Hence, there’s no real physical benefit to be had from eating milk chocolate. For this reason, beware of the cheaper dark chocolate manufacturers who sneak milk fat or milk solids into their bars!
I wonder if you consider pesticides in food to be bad for you health-wise? If so, you might want to have a think about choosing organic chocolate.
Very dark chocolate used to give me terrible headaches — until I started making my own chocolate, from organically grown beans, and my headaches disappeared, even though I now eat a fairly substantial amount of the darkest chocolate imaginable (100% cocoa solids).
To the best of my knowledge, the link between pesticide residues in food and headaches is still only anecdotal — but the amount of anecdotal evidence is growing, especially in relation to wine.

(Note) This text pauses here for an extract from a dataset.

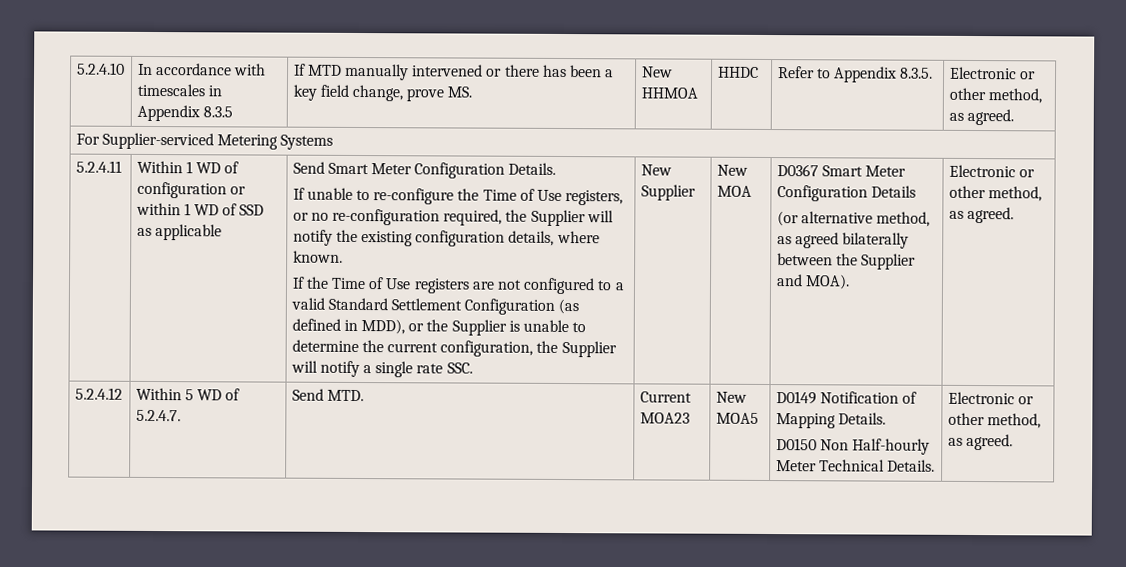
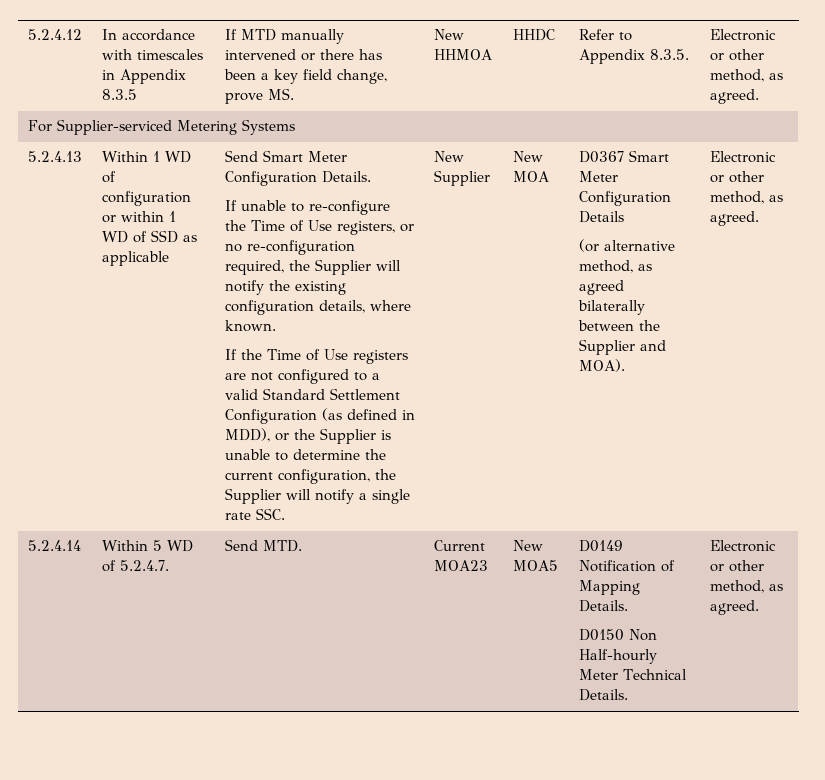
[76,62,125,75] 5.2.4.10 -> [27,29,82,40] 5.2.4.12
[75,160,122,173] 5.2.4.11 -> [27,151,82,162] 5.2.4.13
[74,387,123,400] 5.2.4.12 -> [27,540,81,551] 5.2.4.14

Many people will try to tell you that pesticides aren’t used in the cocoa industry. Those people are, at best, ill-informed. To name but one example, Ghana (a major cocoa producer) still has government sponsored cocoa spraying programs — and, worse yet, they still use lindane, which is so dangerous that it’s banned for agricultural use in the USA and Europe.
Personally, I’d think twice before eating any cocoa that was grown in Ghana, because of the pesticide issue. Many blended chocolates contain cocoa from Ghana.
Finally, does your conscience affect your health? If so, then perhaps eating a certified Fair Trade, or otherwise fairly traded chocolate, might be good for your soul.